Gregory Campbell (AP/Elise Amendola)

BOSTON — Gregory Campbell’s right fibula is now being held together by six pins — the byproduct of a brave piece of shot-blocking during the Eastern Conference final.

But a small sense of relief only arrived for the Boston Bruins winger when his teammates returned to TD Garden on Sunday afternoon.

Campbell was forced to watch the opening two games of the Stanley Cup final on television after undergoing surgery in Boston just before the start of the series. That procedure saw the pins inserted into his leg and some bone fragments removed from it.

As you might imagine, it was the worst possible time to be separated from the team — Campbell’s father, Colin, described it as “gut-wrenching” — but the 29-year-old will now at least get to be back around the guys for the rest of their series against the Chicago Blackhawks.

“He’s going to be with us from here on in,” Bruins coach Claude Julien said Sunday afternoon. “You’re going to see him around here. He wants to be around the team, we want him around the team.

“He’s part of our family. You’ll get to see him. When we go back to Chicago (for Game 5), it will be the same thing.”

The Bruins honoured Campbell during the opening two games in Chicago by setting up a locker stall bearing his name in the visitor’s dressing room at United Center.

The 58 seconds he spent playing on a broken leg after blocking an Evgeni Malkin shot is arguably the most lasting memory of these playoffs so far.

While fans watching that game were gripped as Campbell attempted to clear the puck out of the Bruins zone, his father was rewinding the PVR to try and figure out where exactly he was hit. Colin Campbell, the NHL’s director of hockey operations, had hoped it might just be a “stinger.”

Within 10 minutes he received a text with bad news.

“Two cryptic words — ‘I’m done,”‘ Colin Campbell told sportsnet.ca on Sunday. “It’s so tough to hear that in the playoffs. He loves this time of year and all of a sudden just to have it gone …”

The injury has served as something of a rallying cry for his teammates.

At the risk of sounding cliché, there is a real Band of Brothers-type feel around this Bruins team. They’ve experienced virtually everything hockey can throw at you over the last few years and seem to have grown closer as a result.

On Sunday, Julien was wished a happy father’s day after sitting down at the podium and he quickly cracked that his team had delivered a nice present with Saturday night’s 2-1 victory in overtime.

“Yeah, my kids gave it to me,” he said.

This series has family storylines running right through it.

Blackhawks general manager Stan Bowman — he was named after the Stanley Cup — has been watching games from the press box with his legendary father Scotty, who serves as an advisor to the team.

Then there is the Campbells.

Just as when Gregory played for the Bruins during the 2011 Cup final against Vancouver, Colin has surrendered all of his hockey operations duties for the series. He is little more than a fan right now.

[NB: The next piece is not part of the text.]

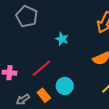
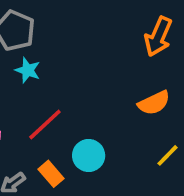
cyan star: (62, 39) -> (28, 70), moved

During a father’s day conversation, he said it has been “gratifying” to see his son follow in his footsteps. Gregory was a frequent visitor to Madison Square Garden as a kid when his father was coaching the New York Rangers.

“Gregory hung out in the dressing room; he was a dressing room junkie,” said Colin Campbell. “He saw how hard they worked off ice, he listened to the hockey talk, the back and forth before games.

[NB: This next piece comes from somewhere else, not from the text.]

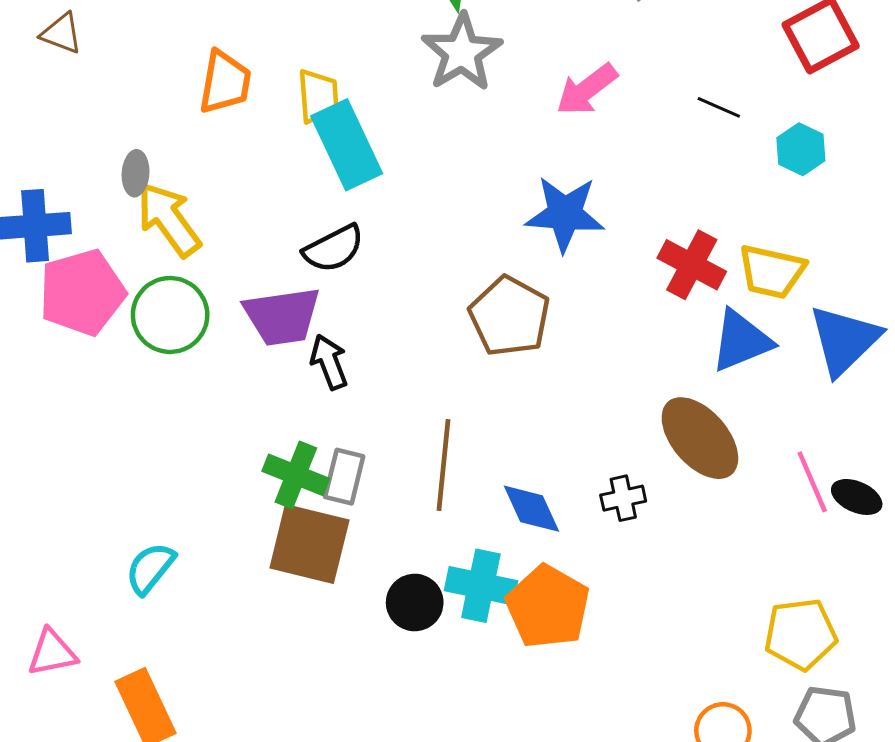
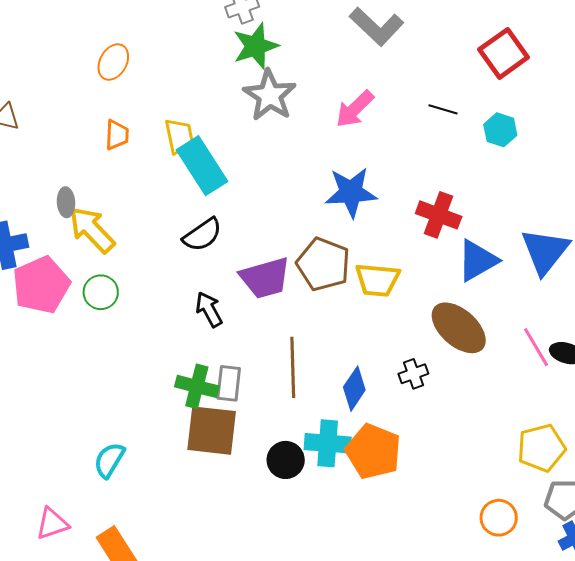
orange trapezoid: (225, 82) -> (117, 135), size x0.7
yellow trapezoid: (772, 272) -> (377, 280), moved
green circle: (170, 315) -> (101, 292), size x0.7
purple trapezoid: (282, 316) -> (265, 278), moved
blue diamond: (532, 509) -> (354, 389), turned 66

“I think there’s a real benefit for kids to make it now when their fathers play in the league or coach in the league.”

It had been a surprisingly productive spring for the depth forward — Campbell scored three goals in a five-game series win over the New York Rangers in Round 2 — until his season was abruptly ended with the Malkin shot block.

The injury has disrupted the four-line rotation that Julien prefers to employ and inadvertently prompted a key adjustment during Game 2. The Bruins coach was searching for a spark when he moved Tyler Seguin onto a line with Daniel Paille and Chris Kelly after a poor first period.

It worked.

That unit ended up scoring both goals.

Paille, who beat Corey Crawford for the overtime winner, acknowledged Sunday that it’s been tough to play the last few games without his usual linemate Campbell.

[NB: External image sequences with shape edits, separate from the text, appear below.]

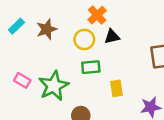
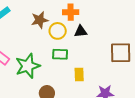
orange cross: (97, 15) -> (71, 12), turned 35
brown star: (47, 29) -> (40, 20), moved

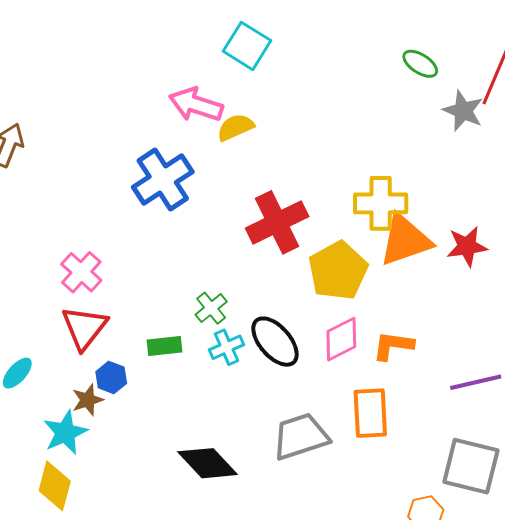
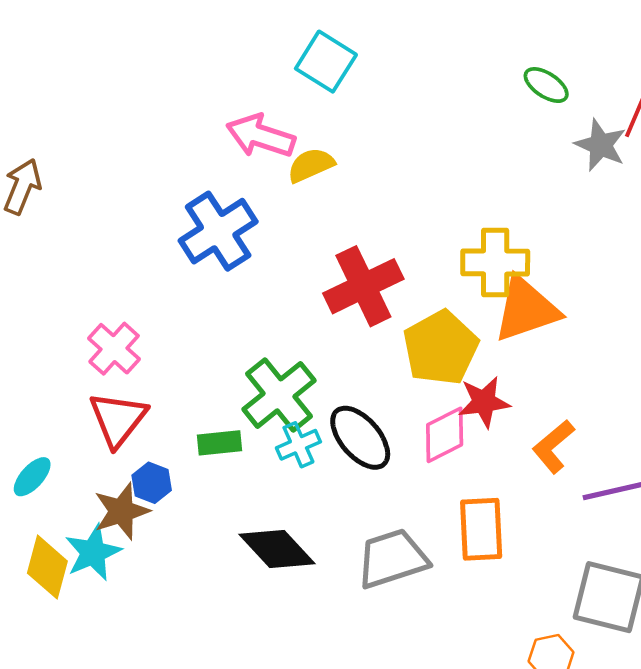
red star: (467, 246) -> (484, 402), moved
green cross: (211, 308) -> (279, 395), size x1.8
orange L-shape: (393, 346) -> (553, 446), moved, turned -48
brown star: (88, 400) -> (122, 511), size x1.4
black diamond: (208, 463) -> (277, 549), moved
yellow diamond: (55, 486) -> (47, 567), moved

“When you play with someone for so many years, you have to kind of adjust,” said Paille. “Having Soupy out, it has been slightly different. Hopefully we can try to find our game now and the other line as well, so that we can just try to focus on that and not play too tense.”

Eventually, Colin Campbell believes his son will be at peace with the way things have unfolded for him this spring. The hockey lifer indicated that the only option available to everyone involved is to keep moving forward.

“When it’s all said and done, when the playoffs are over, he’ll know that it’s part of (what happens) at this time of year,” said Campbell. “People go down and other people have to pick it up. He was able to contribute up to the point of the third round.

“It takes everybody to win and good teams, Stanley Cup teams, they rise above those injuries.”